I’ve had a cold this week, pretty bad the past two days, and thus, have been basically useless. Even stayed home from work. And obviously have not been keeping up with my posts on here. Sorry 😦
I hadn’t been keeping up with CampNano before this cold hit, mostly because I had other health problems in the form of killer allergies. With my immune system on overdrive from usual Spring allergy madness, I figured there was no way I’d catch anything. Hahahahaha, silly me.
So I’m downing tea, and pretty useless for writing on my day home sick, but I have been editing. “Evie Jones and the Good Luck Fundraiser” is going to a magazine tomorrow (Friday, which is when this will be posted, so let’s say today 🙂 and I’ll probably get rejected again, but that’s a part of the writer’s life, isn’t it?
We send something out and we get rejected. We send it to magazines and contests for shorts and publishers and agents for books. We send it to one publisher after the other, while we send other finished works to the people who already rejected the other piece, because you never know when you’ll hit that sweet spot and be just right.

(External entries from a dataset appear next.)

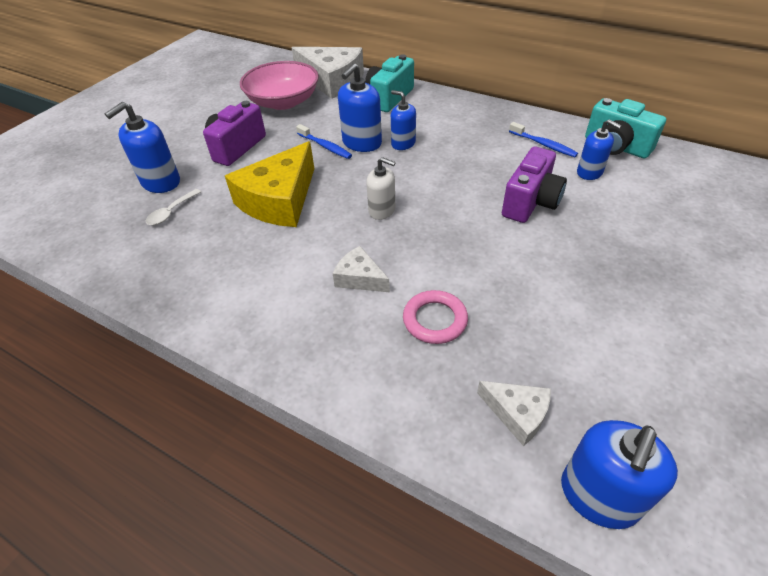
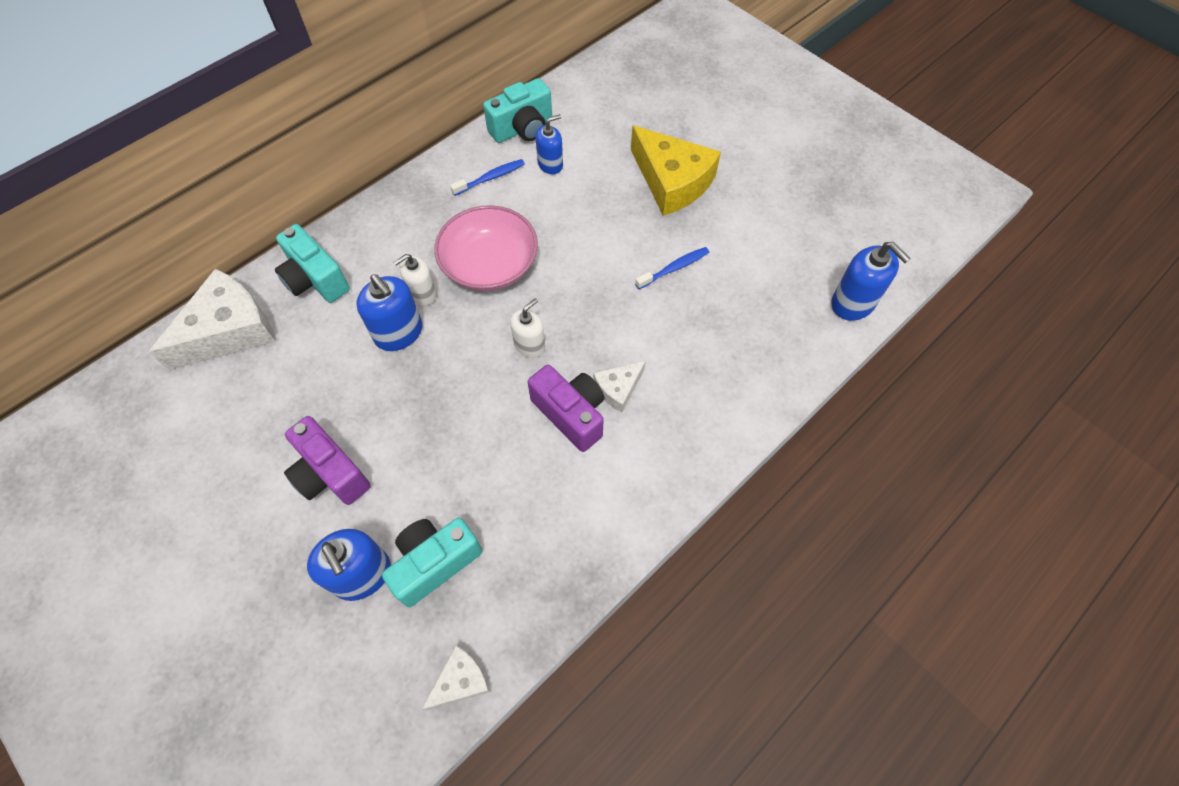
camera: 75 degrees left, 15 degrees up
(171, 212) = (434, 563): white spoon -> turquoise camera
(279, 200) = (467, 439): yellow cheese -> yellow cheese (672, 181)
(283, 102) = (246, 400): pink bowl -> pink bowl (490, 265)
(325, 146) = (385, 372): blue toothbrush -> blue toothbrush (674, 268)
(403, 143) = (422, 293): blue soap dispenser -> white soap dispenser
(435, 320) = (686, 345): pink ring -> none
(517, 413) = (786, 322): white cheese -> white cheese (460, 681)
(530, 202) = (571, 224): purple camera -> purple camera (571, 414)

I went to a book signing on Wednesday for Steve Berry (If he goes home with a cold, I swear it wasn’t me, unless it turns him into a zombie, then it was me 🙂 He did a talk beforehand and said he got rejected 85 times over 12 years before a publisher took up his book.
I asked if he took the same few books, revised and sent back out, because that’s what it sounded like and I know publishers don’t like you sending them the same thing over and over again. This is why your work has to be perfect before you send it out, you really only get one shot.
He said there were 18 publishers in his market at the time. He sent the first book out to all, then the second, and so on, and just kept collecting rejections, letting the books that’d been rejected by all sit in a drawer. Until the market opened up to the history intertwined spy type thriller genre again. He actually did do the unthinkable and submitted a book that’d been rejected before to publishers again, because it’d been like 7 years and the market was better for it then.
And it got accepted.
The moral of the story isn’t send the same thing into a publisher who’s already rejected it, because yeah, they really don’t like that. It’s to keep trying. I think it worked for Steve Berry to try the same book again because the market had changed and it’d been so many years that the publishers seeing it again didn’t remember it. But the books that were rejected in the past as well? Published once he got his foot in the door with that one book.
Meaning? Just because it gets rejected doesn’t mean it’s not good enough. 1) You’re submitting to editors, not the public. The editors may see hundreds of stories in your genre and be sick of them or just not want that type, while readers want more more more. 2) You may be rejected for any number of reasons (hehe), like they have 500 submissions, 50 of which are good, and you’re just not lucky enough to be the 1/50 this time. 3) There may be one detail that throws the editor off and since they’ve got 50 more to read that day (I’m making these numbers up, but they do get a ton of submissions so hopefully I’m in the ballpark), they say pass.
So you send it out to all the other ones in your genre. It seems like there’s less in fantasy than any other genre but I haven’t ran the numbers so it probably just feels that way since it’s my genre. Sometimes I swear it’s pointless. I’m sending out shorts, hoping to get at least one published so I can put in a cover letter that I have some credentials when I submit books to agents or directly to publishers (though that seems like a long shot).
When you ask authors what advice they have to writers trying to make it, they usually say stuff like “Write everyday,” “Hone your skills,” and “Don’t give up.” Yeah, they’re that vague and I swear they all do it. Those are true, and what I’m saying is a version of the don’t give up, but I’m hoping it’s a little more information for you 🙂
The odds are never in your favor. Even after you get stories published, an agent, even published, you still have to compete in the market and try to sell your book.
There are days when I look at it and wonder what the hell is the point of all this. My writing is to the point where people read the finished product, and have a few suggestions and catch some typos, but say it’s good, even if it’s not their cup of tea.
But that’s the first hurdle. Most of the writers sending stuff out aren’t good yet. Their stuff isn’t ready. I don’t mean riddled with typos. I mean, it’s bad writing. It’s wordy and has a ton of adverbs and modifiers for the word said. And then you get to the actual plot and it has no point, or ends with it all being a dream, it’s slow, the characters don’t draw you in, ect…
Once you are past that point, you’re not in yet, but you are on the brink. You’re the band who has made it out of the garage in Kentucky and is playing for tips in Nashville bars, trying to break out.
After that? Once you have written a ton (most say you have to write a million words to learn how to write) and you can actually write a well written and crafted story, then you just keep trying. You keep submitting.
Because after that, it’s about being lucky. And the best way to increase your odds of getting that one roll of the dice, is to keep rolling the dice.
This isn’t Vegas. You don’t lose anything if you don’t get your number, so keep on rolling.